James tells his story in Peter Cameron’s new novel Someday This Pain Will Be Useful to You, which has just been published in paperback. Although marketed as a young adult novel, it’s certainly more than that BISAC label – I was able to read this in one sitting as James is riveting, creating a perfect sense of sympathy, humour, and distaste, allowing the reader to re-feel what it was like to be confused, angry, and apathetic towards life as an adolescent.

The setting: New York City, 2003, summertime.

The core of the novel: Working at his mother’s art gallery (his mother James finds to be a flake as she’s on her third husband who recently stole credit cards from her during their honeymoon), James assists this art school genius John, an Ivy League and Courtauld Institute graduate who basically runs the place. One day James decides to play a trick on him and, using the dating service that John uses, creates a profile of John’s perfect match, captures his older colleague’s attention; and, thereafter, awkwardness ensues.

A collection of characters fully illuminate the problems and predicaments of James’s life: from his all-business lawyer father to his sister’s overly-pretentious and in-an-open-marriage boyfriend Rainer Maria; from his once-famous tender grandmother to his Samuel-Beckett-meets-Woody-Allen psychologist. The dialogue between all of these people runs from being ridiculously hysterical to overtly tragic, and, at least to me, all very worth it. Every statement feels weighed and judged. The prose is spare. The relationships between the characters are all painfully exposing. And the psychologist versus James battles do elicit the dialogue one could pick out of Waiting for Godot or Endgame, without being pretentious or terribly venerating. The novel also brings to mind The Great Gatsby in many ways with its New York summer setting and its own version of youth and self-discovery.

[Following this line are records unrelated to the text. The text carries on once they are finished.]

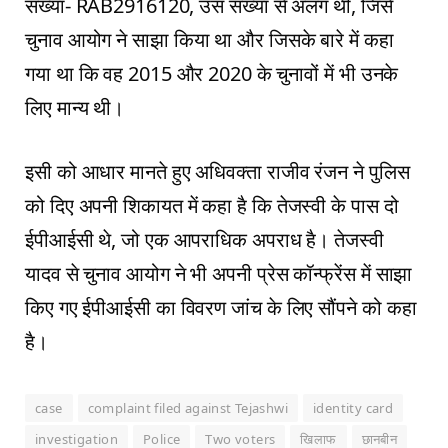
संख्या- RAB2916120, उस संख्या से अलग थी, जिसे
चुनाव आयोग ने साझा किया था और जिसके बारे में कहा
गया था कि वह 2015 और 2020 के चुनावों में भी उनके
लिए मान्य थी।
इसी को आधार मानते हुए अधिवक्ता राजीव रंजन ने पुलिस
को दिए अपनी शिकायत में कहा है कि तेजस्वी के पास दो
ईपीआईसी थे, जो एक आपराधिक अपराध है। तेजस्वी
यादव से चुनाव आयोग ने भी अपनी प्रेस कॉन्फ्रेंस में साझा
किए गए ईपीआईसी का विवरण जांच के लिए सौंपने को कहा
है।
case
complaint filed against Tejashwi
identity card
investigation
Police
Two voters
खिलाफ
छानबीन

It’s a heartwarming and heartretching tale of first love, personal identity, slow discovery, and hysterical sarcasm, packed together in a 229 page book. James’s distant-yet-intimate style of storytelling snowballs this novel to an end and will be the reason you won’t want to close the covers of his book.

2 comments:

Kari said...

This is marketed as YA fiction? It's unfortunate that every book with a teen as the main character gets stuck in the YA genre.

Nihal Parthasarathi said...

thanks Smooth Sal, I'm going to read this one!